Current distribution rate is expressed as a percentage equal to the projected annualized distribution amount (which is calculated by annualizing the current regular weekly cash distribution per share without compounding), divided by the relevant net asset value per share. The current distribution rate shown may be rounded.
The determination of the tax attributes of CIC’s distributions is made annually as of the end of CIC’s fiscal year based upon its taxable income and distributions paid, in each case, for the full year. Therefore, a determination as to the tax attributes of the distributions made on a quarterly basis may not be representative of the actual tax attributes for a full year. CIC intends to update shareholders quarterly with an estimated percentage of its distributions that resulted from taxable ordinary income. The actual tax characteristics of distributions to shareholders will be reported to shareholders annually on a Form 1099-DIV. The payment of future distributions on CIC’s common stock is subject to the discretion of the Board and applicable legal restrictions, and therefore, there can be no assurance as to the amount or timing of any such future distributions.
CIC may fund its cash distributions to shareholders from any sources of funds available to it, including borrowings, net investment income from operations, capital gains proceeds from the sale of assets, non-capital gains proceeds from the sale of assets, dividends or other distributions paid to it on account of preferred and common equity investments in portfolio companies and expense support from CION Investment Management, LLC (CIM), which is subject to recoupment.
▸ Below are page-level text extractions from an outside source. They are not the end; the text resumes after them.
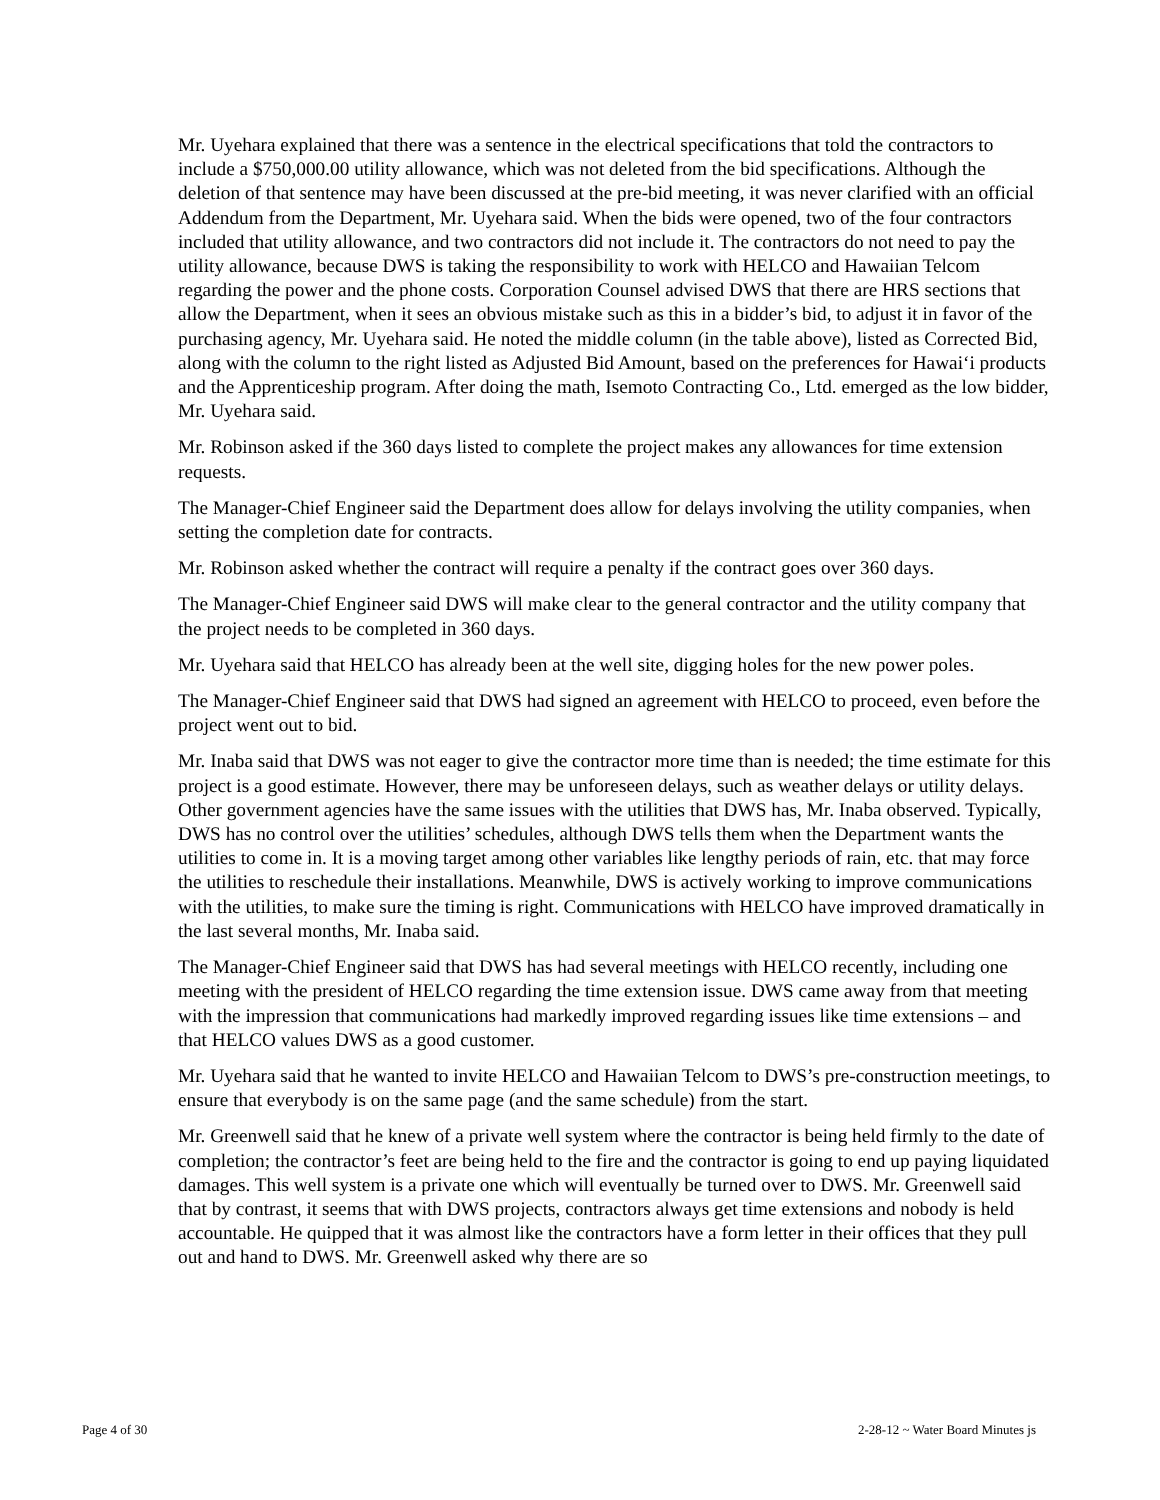Mr. Uyehara explained that there was a sentence in the electrical specifications that told the contractors to include a $750,000.00 utility allowance, which was not deleted from the bid specifications. Although the deletion of that sentence may have been discussed at the pre-bid meeting, it was never clarified with an official Addendum from the Department, Mr. Uyehara said. When the bids were opened, two of the four contractors included that utility allowance, and two contractors did not include it. The contractors do not need to pay the utility allowance, because DWS is taking the responsibility to work with HELCO and Hawaiian Telcom regarding the power and the phone costs. Corporation Counsel advised DWS that there are HRS sections that allow the Department, when it sees an obvious mistake such as this in a bidder’s bid, to adjust it in favor of the purchasing agency, Mr. Uyehara said. He noted the middle column (in the table above), listed as Corrected Bid, along with the column to the right listed as Adjusted Bid Amount, based on the preferences for Hawai‘i products and the Apprenticeship program. After doing the math, Isemoto Contracting Co., Ltd. emerged as the low bidder, Mr. Uyehara said.
Mr. Robinson asked if the 360 days listed to complete the project makes any allowances for time extension requests.
The Manager-Chief Engineer said the Department does allow for delays involving the utility companies, when setting the completion date for contracts.
Mr. Robinson asked whether the contract will require a penalty if the contract goes over 360 days.
The Manager-Chief Engineer said DWS will make clear to the general contractor and the utility company that the project needs to be completed in 360 days.
Mr. Uyehara said that HELCO has already been at the well site, digging holes for the new power poles.
The Manager-Chief Engineer said that DWS had signed an agreement with HELCO to proceed, even before the project went out to bid.
Mr. Inaba said that DWS was not eager to give the contractor more time than is needed; the time estimate for this project is a good estimate. However, there may be unforeseen delays, such as weather delays or utility delays. Other government agencies have the same issues with the utilities that DWS has, Mr. Inaba observed. Typically, DWS has no control over the utilities’ schedules, although DWS tells them when the Department wants the utilities to come in. It is a moving target among other variables like lengthy periods of rain, etc. that may force the utilities to reschedule their installations. Meanwhile, DWS is actively working to improve communications with the utilities, to make sure the timing is right. Communications with HELCO have improved dramatically in the last several months, Mr. Inaba said.
The Manager-Chief Engineer said that DWS has had several meetings with HELCO recently, including one meeting with the president of HELCO regarding the time extension issue. DWS came away from that meeting with the impression that communications had markedly improved regarding issues like time extensions – and that HELCO values DWS as a good customer.
Mr. Uyehara said that he wanted to invite HELCO and Hawaiian Telcom to DWS’s pre-construction meetings, to ensure that everybody is on the same page (and the same schedule) from the start.
Mr. Greenwell said that he knew of a private well system where the contractor is being held firmly to the date of completion; the contractor’s feet are being held to the fire and the contractor is going to end up paying liquidated damages. This well system is a private one which will eventually be turned over to DWS. Mr. Greenwell said that by contrast, it seems that with DWS projects, contractors always get time extensions and nobody is held accountable. He quipped that it was almost like the contractors have a form letter in their offices that they pull out and hand to DWS. Mr. Greenwell asked why there are so
Page 4 of 30 2-28-12 ~ Water Board Minutes js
On January 2, 2018, CIC entered into an expense support and conditional reimbursement agreement with CIM for purposes of, among other things, replacing CION Investment Group, LLC (CIG) and Apollo Investment Management, L.P. with CIM as the expense support provider pursuant to the terms of the expense support and conditional reimbursement agreement. To date, distributions have not been paid from offering proceeds. In certain prior periods, if expense support from CIG was not supported, some or all of the distributions may have been a return of capital; however, distributions have not included a return of capital as of the date hereof. CIC has not established limits on the amount of funds it may use from available sources to make distributions. The purpose of this arrangement is to avoid such distributions being characterized as returns of capital. Shareholders should understand that any such distributions are not based on CIC’s investment performance, and can only be sustained if CIC achieves positive investment performance in future periods and/or CIM continues to provide such expense support. Shareholders should also understand that CIC’s future repayments of expense support will reduce the distributions that they would otherwise receive. There can be no assurance that CIC will achieve such performance in order to sustain these distributions, or be able to pay distributions at all. CIM has no obligation to provide expense support to CIC in future periods.